John Farney of Urbana, the only declared Republican candidate, works in the county clerk's office. He is a GOP precinct committee member, who ran unsuccessfully for a Champaign County Board seat in 2006. Farney said Fabri doesn't stack up to Urbana Mayor Laurel Prussing, who won a close election 35 years ago to become the first in an unbroken string of Democratic Champaign County auditors.

"I remember if you wanted to see Republicans on the county board pulling their hair out and red-faced, it was because Laurel Prussing was questioning the way they did things," Farney said. "That's what we need in the auditor's office, somebody that's willing to go out and ask those questions and make people defend the way they're spending the taxpayer's money."

Farney said he would draw on his experience in the county clerk's office, and his prior experience as a newspaper reporter to make sure he gets the answers he needs about county finances.

Farney may have the least experience with numbers and finances of all the declared candidates for auditor.

But none of the candidates claim they would do the actual auditing if elected.
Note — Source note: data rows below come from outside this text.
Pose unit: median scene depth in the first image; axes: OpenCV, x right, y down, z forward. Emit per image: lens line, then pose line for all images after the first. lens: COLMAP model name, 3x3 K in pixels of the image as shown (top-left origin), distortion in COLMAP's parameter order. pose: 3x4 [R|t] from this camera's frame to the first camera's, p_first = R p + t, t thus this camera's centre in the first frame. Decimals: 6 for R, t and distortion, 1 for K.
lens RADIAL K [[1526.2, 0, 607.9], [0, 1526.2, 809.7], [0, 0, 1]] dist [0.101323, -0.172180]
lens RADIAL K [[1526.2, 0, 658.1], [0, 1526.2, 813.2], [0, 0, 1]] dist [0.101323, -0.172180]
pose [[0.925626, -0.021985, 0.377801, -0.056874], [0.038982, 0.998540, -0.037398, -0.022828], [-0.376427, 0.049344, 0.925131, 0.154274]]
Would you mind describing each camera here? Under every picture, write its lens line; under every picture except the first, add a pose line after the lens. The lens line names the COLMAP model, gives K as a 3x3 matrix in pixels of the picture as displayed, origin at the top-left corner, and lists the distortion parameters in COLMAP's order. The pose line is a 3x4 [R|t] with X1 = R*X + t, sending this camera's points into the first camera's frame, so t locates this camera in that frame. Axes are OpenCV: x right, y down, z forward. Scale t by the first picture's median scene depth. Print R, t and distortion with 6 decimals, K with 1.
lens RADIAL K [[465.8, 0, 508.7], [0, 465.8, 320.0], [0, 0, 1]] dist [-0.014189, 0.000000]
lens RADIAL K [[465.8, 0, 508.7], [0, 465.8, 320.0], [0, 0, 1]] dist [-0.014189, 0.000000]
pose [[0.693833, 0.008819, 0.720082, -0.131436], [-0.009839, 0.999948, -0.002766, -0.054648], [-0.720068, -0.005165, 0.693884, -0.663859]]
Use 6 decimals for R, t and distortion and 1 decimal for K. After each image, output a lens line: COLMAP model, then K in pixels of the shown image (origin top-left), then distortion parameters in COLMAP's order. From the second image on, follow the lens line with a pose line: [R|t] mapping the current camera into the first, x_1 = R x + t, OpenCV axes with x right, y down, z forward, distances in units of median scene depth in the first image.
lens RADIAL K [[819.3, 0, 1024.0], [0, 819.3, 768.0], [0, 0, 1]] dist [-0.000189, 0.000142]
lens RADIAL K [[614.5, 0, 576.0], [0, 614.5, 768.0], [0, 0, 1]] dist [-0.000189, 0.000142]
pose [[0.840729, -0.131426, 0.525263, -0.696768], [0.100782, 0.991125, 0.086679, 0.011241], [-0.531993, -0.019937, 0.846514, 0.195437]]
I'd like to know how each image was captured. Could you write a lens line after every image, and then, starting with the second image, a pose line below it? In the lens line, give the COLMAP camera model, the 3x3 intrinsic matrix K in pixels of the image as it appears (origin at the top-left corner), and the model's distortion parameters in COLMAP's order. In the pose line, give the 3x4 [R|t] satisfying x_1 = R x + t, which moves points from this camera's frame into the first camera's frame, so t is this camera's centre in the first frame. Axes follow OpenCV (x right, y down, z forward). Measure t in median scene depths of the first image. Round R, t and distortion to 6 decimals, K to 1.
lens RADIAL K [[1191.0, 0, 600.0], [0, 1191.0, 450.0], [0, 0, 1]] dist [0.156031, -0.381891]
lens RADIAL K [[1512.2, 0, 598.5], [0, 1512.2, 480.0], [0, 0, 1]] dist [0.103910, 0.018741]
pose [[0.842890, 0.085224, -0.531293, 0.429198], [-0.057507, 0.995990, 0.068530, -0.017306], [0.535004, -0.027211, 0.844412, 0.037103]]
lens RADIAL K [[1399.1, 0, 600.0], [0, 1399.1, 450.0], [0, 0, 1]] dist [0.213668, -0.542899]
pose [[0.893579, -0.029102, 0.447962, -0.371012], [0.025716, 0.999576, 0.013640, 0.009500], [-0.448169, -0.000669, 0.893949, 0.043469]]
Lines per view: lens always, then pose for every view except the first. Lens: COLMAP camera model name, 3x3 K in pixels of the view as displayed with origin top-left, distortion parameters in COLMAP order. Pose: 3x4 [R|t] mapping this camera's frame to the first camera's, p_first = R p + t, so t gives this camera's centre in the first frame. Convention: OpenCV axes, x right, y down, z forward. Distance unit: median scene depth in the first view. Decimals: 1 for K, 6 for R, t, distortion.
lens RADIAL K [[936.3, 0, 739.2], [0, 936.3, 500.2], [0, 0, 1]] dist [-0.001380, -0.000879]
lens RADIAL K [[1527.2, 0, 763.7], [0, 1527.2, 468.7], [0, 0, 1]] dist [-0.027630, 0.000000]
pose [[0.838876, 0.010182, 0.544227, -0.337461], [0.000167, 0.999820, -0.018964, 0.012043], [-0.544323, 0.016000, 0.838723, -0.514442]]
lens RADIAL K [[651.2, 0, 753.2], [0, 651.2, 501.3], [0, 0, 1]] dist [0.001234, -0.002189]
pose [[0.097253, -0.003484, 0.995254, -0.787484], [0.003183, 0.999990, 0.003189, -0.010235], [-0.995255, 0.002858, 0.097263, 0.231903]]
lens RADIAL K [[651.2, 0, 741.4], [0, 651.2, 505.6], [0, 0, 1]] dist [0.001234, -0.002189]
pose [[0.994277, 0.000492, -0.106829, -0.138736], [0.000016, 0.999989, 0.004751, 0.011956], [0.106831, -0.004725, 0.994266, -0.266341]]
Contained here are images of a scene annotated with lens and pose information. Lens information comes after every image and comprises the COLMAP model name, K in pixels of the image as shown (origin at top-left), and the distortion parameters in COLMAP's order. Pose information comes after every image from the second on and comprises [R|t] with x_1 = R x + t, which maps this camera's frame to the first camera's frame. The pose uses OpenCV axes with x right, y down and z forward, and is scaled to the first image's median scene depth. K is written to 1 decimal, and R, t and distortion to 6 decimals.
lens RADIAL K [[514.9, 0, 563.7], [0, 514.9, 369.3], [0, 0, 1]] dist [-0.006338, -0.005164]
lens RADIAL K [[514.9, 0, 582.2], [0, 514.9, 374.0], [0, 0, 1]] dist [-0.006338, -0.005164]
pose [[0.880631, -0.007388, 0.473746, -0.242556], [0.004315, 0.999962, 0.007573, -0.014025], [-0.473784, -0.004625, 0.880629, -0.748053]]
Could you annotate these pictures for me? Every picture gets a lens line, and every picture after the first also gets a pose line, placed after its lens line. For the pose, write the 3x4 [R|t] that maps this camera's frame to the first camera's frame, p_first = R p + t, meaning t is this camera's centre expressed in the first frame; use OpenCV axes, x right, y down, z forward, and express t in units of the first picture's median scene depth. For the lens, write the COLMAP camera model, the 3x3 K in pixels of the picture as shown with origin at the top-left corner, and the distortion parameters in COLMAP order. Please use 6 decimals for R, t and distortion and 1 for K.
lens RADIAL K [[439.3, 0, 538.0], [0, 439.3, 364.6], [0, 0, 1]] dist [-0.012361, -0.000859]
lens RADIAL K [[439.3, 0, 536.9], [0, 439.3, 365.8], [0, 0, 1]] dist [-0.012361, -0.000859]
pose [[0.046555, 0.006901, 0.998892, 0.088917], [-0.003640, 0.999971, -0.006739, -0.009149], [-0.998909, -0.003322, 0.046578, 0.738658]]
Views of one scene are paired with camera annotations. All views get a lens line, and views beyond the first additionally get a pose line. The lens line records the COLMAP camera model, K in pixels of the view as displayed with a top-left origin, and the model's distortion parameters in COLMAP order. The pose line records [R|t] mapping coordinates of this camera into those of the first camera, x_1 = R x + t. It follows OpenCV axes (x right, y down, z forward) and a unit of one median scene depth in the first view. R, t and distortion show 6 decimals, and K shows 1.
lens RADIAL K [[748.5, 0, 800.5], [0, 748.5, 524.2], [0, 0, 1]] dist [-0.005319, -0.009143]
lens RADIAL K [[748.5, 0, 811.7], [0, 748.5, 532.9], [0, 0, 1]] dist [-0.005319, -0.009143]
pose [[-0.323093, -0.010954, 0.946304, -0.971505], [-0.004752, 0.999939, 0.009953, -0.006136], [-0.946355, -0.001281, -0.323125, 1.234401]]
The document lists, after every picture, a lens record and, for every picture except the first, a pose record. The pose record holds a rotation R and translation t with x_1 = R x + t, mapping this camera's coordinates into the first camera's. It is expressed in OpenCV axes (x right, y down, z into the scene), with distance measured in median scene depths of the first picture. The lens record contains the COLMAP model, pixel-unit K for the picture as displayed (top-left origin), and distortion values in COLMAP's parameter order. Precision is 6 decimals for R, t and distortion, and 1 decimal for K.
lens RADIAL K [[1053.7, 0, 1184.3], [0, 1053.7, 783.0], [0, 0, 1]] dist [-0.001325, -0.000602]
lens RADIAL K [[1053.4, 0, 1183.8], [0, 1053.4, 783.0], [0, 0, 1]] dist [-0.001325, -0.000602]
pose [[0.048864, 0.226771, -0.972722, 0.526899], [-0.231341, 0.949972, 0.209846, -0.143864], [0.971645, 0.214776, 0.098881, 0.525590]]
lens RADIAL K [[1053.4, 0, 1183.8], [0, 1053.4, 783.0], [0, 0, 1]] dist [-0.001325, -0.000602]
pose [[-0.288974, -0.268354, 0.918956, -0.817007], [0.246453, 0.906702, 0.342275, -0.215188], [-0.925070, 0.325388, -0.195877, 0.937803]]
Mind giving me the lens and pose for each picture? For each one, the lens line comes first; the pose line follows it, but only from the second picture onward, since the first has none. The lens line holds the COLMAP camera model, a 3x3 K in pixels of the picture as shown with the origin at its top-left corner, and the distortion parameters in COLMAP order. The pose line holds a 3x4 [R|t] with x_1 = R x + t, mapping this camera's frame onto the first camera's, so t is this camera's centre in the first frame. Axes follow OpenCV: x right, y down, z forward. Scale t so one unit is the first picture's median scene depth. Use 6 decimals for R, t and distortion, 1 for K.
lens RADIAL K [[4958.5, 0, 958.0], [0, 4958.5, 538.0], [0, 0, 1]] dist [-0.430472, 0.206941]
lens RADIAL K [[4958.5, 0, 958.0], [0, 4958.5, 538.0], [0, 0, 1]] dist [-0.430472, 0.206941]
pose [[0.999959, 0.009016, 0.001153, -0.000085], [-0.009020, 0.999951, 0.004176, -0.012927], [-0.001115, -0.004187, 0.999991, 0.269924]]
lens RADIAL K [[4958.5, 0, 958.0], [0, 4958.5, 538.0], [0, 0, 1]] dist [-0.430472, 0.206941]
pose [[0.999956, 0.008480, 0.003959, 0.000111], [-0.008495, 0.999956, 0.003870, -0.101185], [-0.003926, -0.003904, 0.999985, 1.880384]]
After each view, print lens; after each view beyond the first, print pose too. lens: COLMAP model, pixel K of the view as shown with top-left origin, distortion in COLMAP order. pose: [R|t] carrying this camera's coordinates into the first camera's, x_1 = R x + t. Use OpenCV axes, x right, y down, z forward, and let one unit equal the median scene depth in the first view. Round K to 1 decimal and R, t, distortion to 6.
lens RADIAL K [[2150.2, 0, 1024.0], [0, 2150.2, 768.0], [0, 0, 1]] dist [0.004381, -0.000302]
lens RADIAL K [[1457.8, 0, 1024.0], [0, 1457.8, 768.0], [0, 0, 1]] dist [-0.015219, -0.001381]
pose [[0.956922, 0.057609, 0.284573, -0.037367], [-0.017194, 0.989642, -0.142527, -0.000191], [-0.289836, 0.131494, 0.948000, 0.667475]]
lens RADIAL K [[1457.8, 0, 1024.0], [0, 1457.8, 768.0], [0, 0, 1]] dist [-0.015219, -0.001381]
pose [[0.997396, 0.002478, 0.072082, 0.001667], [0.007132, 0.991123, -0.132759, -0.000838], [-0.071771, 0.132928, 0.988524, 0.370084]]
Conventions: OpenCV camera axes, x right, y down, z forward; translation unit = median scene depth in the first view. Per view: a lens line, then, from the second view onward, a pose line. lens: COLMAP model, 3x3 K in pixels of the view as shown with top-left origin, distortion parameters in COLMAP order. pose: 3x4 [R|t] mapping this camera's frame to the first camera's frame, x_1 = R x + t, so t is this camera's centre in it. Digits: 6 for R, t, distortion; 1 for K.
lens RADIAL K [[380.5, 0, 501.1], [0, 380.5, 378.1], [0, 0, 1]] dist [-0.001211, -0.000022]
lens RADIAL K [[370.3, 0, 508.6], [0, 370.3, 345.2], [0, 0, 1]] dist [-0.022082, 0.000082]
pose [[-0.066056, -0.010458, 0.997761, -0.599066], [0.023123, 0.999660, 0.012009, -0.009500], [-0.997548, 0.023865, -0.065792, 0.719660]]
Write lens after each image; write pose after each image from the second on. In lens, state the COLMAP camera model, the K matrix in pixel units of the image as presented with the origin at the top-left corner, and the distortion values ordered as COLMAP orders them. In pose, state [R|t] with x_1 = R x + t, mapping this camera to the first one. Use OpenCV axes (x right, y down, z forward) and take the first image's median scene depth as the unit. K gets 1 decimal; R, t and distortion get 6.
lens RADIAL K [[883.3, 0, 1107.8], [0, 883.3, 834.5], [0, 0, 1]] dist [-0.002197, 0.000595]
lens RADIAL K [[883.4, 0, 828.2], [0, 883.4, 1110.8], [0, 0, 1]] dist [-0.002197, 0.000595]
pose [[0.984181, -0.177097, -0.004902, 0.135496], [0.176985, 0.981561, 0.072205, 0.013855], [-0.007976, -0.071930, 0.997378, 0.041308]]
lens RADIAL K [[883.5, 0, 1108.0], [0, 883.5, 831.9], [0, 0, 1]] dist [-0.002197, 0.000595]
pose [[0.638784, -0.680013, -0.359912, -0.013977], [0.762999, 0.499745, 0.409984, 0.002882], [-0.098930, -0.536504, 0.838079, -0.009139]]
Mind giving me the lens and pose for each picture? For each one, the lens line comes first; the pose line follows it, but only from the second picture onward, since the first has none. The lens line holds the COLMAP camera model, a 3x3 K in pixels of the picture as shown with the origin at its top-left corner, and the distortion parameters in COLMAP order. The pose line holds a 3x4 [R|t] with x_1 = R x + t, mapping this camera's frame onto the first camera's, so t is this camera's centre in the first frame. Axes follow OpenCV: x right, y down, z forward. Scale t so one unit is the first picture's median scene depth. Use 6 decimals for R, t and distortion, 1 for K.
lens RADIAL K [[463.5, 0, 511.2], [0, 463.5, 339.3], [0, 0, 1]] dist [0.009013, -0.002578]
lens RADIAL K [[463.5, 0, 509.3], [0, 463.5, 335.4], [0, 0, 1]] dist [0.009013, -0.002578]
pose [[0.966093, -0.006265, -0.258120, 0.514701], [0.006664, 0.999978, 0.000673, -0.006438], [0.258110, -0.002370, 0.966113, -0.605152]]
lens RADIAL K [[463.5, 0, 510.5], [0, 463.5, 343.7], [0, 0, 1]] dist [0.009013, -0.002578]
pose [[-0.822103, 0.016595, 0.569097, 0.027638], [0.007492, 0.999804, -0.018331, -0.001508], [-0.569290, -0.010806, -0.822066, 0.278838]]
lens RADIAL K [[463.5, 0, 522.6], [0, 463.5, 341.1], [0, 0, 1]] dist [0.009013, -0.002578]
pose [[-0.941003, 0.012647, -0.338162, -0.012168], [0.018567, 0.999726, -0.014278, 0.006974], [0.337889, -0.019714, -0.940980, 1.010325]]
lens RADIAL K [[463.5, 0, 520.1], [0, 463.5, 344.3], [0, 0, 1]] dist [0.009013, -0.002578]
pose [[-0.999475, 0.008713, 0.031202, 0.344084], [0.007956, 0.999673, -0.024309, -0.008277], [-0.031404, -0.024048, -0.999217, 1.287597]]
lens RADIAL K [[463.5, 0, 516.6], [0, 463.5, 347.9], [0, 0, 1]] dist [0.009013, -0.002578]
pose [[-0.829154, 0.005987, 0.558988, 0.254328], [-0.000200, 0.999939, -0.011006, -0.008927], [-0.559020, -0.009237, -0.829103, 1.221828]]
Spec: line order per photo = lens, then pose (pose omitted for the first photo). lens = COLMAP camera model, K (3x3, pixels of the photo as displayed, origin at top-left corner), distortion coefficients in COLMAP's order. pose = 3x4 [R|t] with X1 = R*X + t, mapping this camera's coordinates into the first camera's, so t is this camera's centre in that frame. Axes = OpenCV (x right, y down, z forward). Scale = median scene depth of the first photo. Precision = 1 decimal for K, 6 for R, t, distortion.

Democrat George Danos of Champaign, whose financial background includes jobs in the healthcare and insurance industries, said he would work to make sure county government is fiscally responsible, based on the recommendations of his staff.

"They're there 8-to-5, crunching numbers," Danos said. "When issues come up, that are political in nature, or involve a conflict of interest, that is the duty of the county auditor, to engage in collaboration or confrontation along those lines."

When Republicans dominated Champaign County government, it was easier for a Democratic auditor to say they would protect the county from the other party's fiscal mistakes. But with more Democrats in county government today, the current candidates all say party affiliation doesn't define them.

Ben Carlson of Champaign is a self-described conservative Democrat who works in the insurance industry.

"No party affiliation should be where the auditor's at. It's not about whether I'm a Democrat or a Republican," Carlson said. "It's about working together with the other county board members and the team in the office, as well as in the county."

Another issue the auditor candidates come together on is the need for greater public transparency. One popular idea is putting county financial records online. Democrat Kevin Sandefur of Royal said he wants to put information online that is easy for people to search through and understand.

"You don't want to be creating extra work for the people in the auditor's office," Sandefur said. "They already are doing an outstanding job under the circumstances. But I think that if you had somebody who actually showed up for work, then they would be able to pick up some of that slack, in terms of making the information available to the public."

In an email to Illinois Public Media earlier this month, current auditor Tony Fabri said he did not yet have a "solid answer" on whether he'll seek re-election. If Fabri decides to run for auditor again, it is not too late. The window for submitting ballot petitions to the county clerk for the March primary is Nov. 28 through Dec. 5.